- WORK REQUEST 1 -
Answer these questions from the passage on types of jumping interactions:
(a) What does the user do in a reference jump?
(b) What interaction often follows a replay jump?
(c) What content does the passage give as examples of what a skip jump passes over?
- WORK REQUEST 2 -
Lay out the lines of the listing as a numbered list, omitting blank lines. Begin at the line that contains "20 ingredienti nella Biotech Usa, solo 3" and stop after the last line of the listing.

- SOURCE EXTRACT -
----------------------------------------
Types of Jumping Interactions

Reference Jump: The first type of jump we observed is a reference jump. In this case, the user jumps backwards in the video to remind themselves of something they saw in the past.

Replay Jump: A replay jump is a different form of backward jump, where the user wants to re-watch a segment of the video again. This jump happens when the user needs to get a better understanding, clarify a possible mistake, or to assure that the current understanding is correct. This jump if often followed by a play or a pause interaction.

Skip Jump: A skip jump is a type of forward jump where the user wants to skip content that is less interesting, like the introduction of the channel or the personal life of theYouTuber.

Peek Jump:The second type of forward jump is a peek jump, where the user wants to skip ahead to see what the user should expect after performing one or a number of steps. This happens when users want to check the intermediate or the final result in order to prepare and also check if the user is on the right track.
----------------------------------------
(Saved data entries)
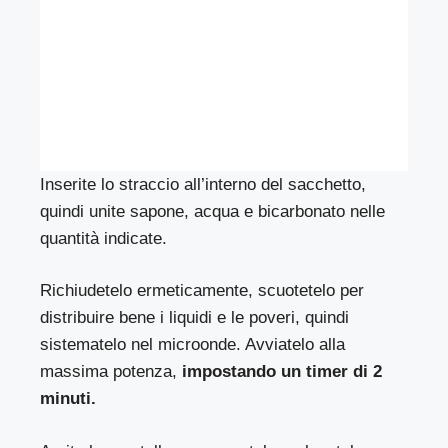
Inserite lo straccio all’interno del sacchetto,
quindi unite sapone, acqua e bicarbonato nelle
quantità indicate.
Richiudetelo ermeticamente, scuotetelo per
distribuire bene i liquidi e le poveri, quindi
sistematelo nel microonde. Avviatelo alla
massima potenza,
impostando un timer di 2
minuti.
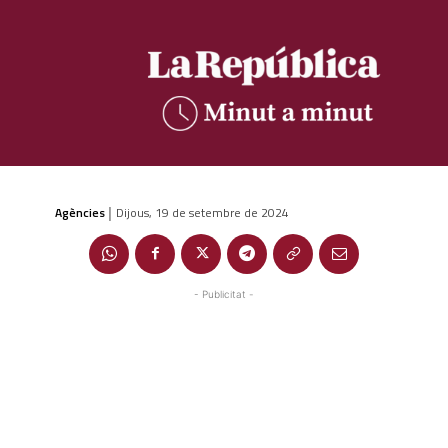
Agències
Dijous, 19 de setembre de 2024
|
- Publicitat -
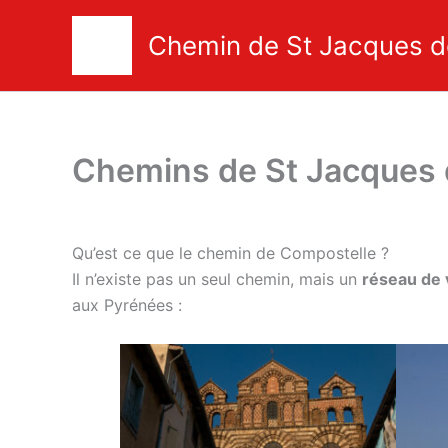
Skip
to
Chemin de St Jacques d
content
Chemins de St Jacques 
Qu’est ce que le chemin de Compostelle ?
Il n’existe pas un seul chemin, mais un
réseau de 
aux Pyrénées :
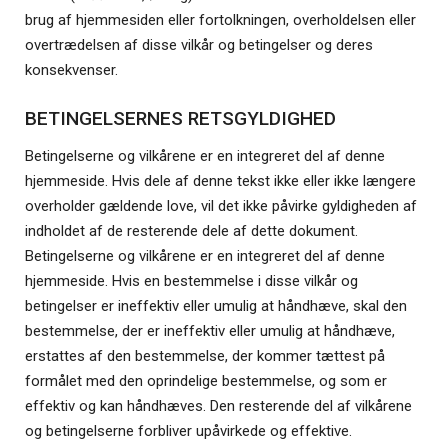
brug af hjemmesiden eller fortolkningen, overholdelsen eller
overtrædelsen af disse vilkår og betingelser og deres
konsekvenser.
BETINGELSERNES RETSGYLDIGHED
Betingelserne og vilkårene er en integreret del af denne
hjemmeside. Hvis dele af denne tekst ikke eller ikke længere
overholder gældende love, vil det ikke påvirke gyldigheden af
indholdet af de resterende dele af dette dokument.
Betingelserne og vilkårene er en integreret del af denne
hjemmeside. Hvis en bestemmelse i disse vilkår og
betingelser er ineffektiv eller umulig at håndhæve, skal den
bestemmelse, der er ineffektiv eller umulig at håndhæve,
erstattes af den bestemmelse, der kommer tættest på
formålet med den oprindelige bestemmelse, og som er
effektiv og kan håndhæves. Den resterende del af vilkårene
og betingelserne forbliver upåvirkede og effektive.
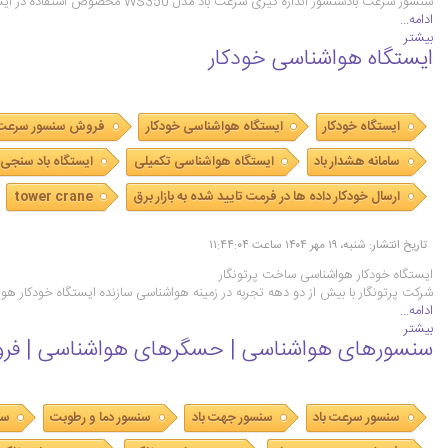
سنسور سرعت بادسنسور اندازه گیری سرعت باد مدل WS350 مخصوص استفاده در ایستگاه های خودکار هواشناسی قابلیت اندازه گیری سرعت باد تا 250 کیلومتر بر ساعت و دقت اندازه گیری 0.1 متر بر ثانیه را داشته و دارای …
ادامه...
بیشتر
ایستگاه هواشناسی خودکار
ایستگاه خودکار
ایستگاه هواشناسی خودکار
فروش سنسور سرعت 
سامانه هشدار باد
ایستگاه هواشناسی تکمیلی
ایستگاه باد سنجی
ارسال خودکار داده ها در فرمت تایید شده به بازار برق
tower crane
تاریخ انتشار: شنبه، ۱۹ مهر ۱۴۰۴ ساعت ۱۱:۴۴:۰۴
ایستگاه خودکار هواشناسی ساخت پرتونگار
شرکت پرتونگار با بیش از دو دهه تجربه در زمینه هواشناسی سازنده ایستگاه خودکار هواشناسی با سن
ادامه...
بیشتر
سنسورهای هواشناسی | حسگرهای هواشناسی | فر
سنسور سرعت باد
سنسور جهت باد
سنسور دما و رطوبت
سن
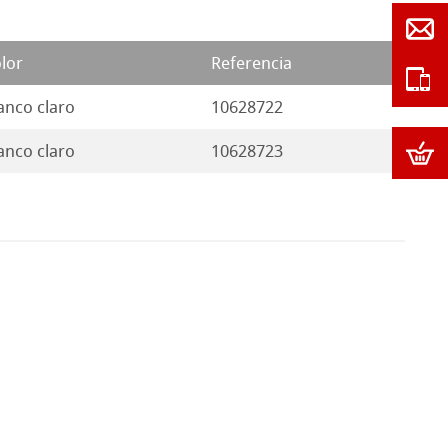
lor
Referencia
anco claro
10628722
anco claro
10628723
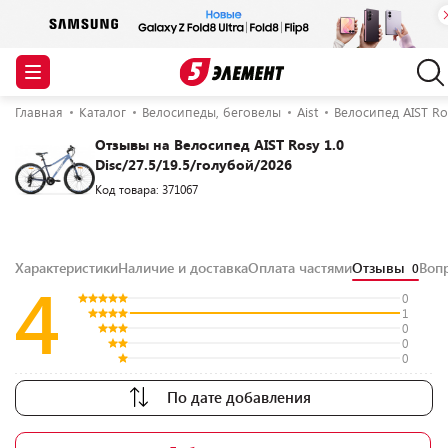
Главная
Каталог
Велосипеды, беговелы
Aist
Велосипед AIST Ros
Отзывы на Велосипед AIST Rosy 1.0
Disc/27.5/19.5/голубой/2026
Код товара: 371067
Характеристики
Наличие и доставка
Оплата частями
Отзывы
Воп
0
4
0
1
0
0
0
По дате добавления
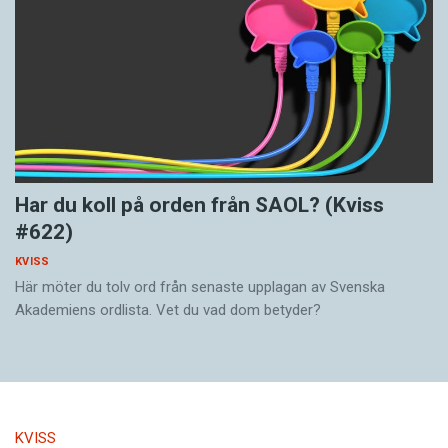
Har du koll på orden från SAOL? (Kviss
#622)
KVISS
Här möter du tolv ord från senaste upplagan av Svenska
Akademiens ordlista. Vet du vad dom betyder?
KVISS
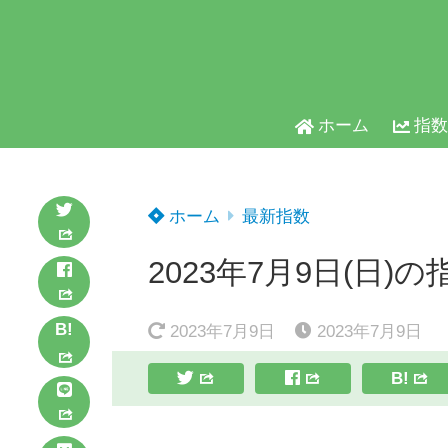
ホーム
指数
ホーム
最新指数
2023年7月9日(日)の
B!
2023年7月9日
2023年7月9日
B!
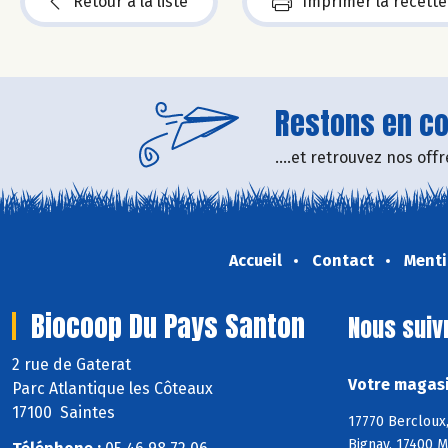
Retour à la liste
Imprimer la recette
Restons en con
....et retrouvez nos of
Accueil
Contact
Menti
Biocoop Du Pays Santon
Nous suiv
2 rue de Gaterat
Votre magasi
Parc Atlantique les Côteaux
17100 Saintes
17770 Bercloux,
Bignay, 17400 M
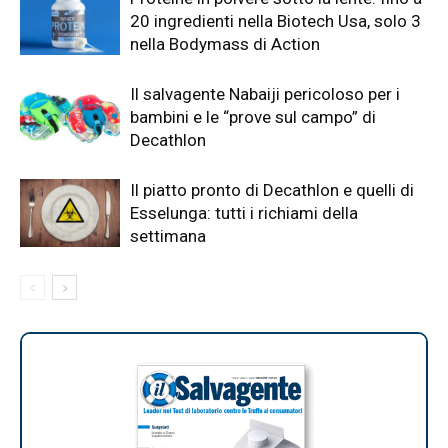
20 ingredienti nella Biotech Usa, solo 3
nella Bodymass di Action
Il salvagente Nabaiji pericoloso per i
bambini e le “prove sul campo” di
Decathlon
Il piatto pronto di Decathlon e quelli di
Esselunga: tutti i richiami della
settimana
----------------------------------------
- SOLUTION 1 -
(a) The user jumps backwards in the video to remind themselves of something they saw in the past.
(b) A play or a pause interaction.
(c) The introduction of the channel or the personal life of the YouTuber.

- SOLUTION 2 -
1. 20 ingredienti nella Biotech Usa, solo 3
2. nella Bodymass di Action
3. Il salvagente Nabaiji pericoloso per i
4. bambini e le “prove sul campo” di
5. Decathlon
6. Il piatto pronto di Decathlon e quelli di
7. Esselunga: tutti i richiami della
8. settimana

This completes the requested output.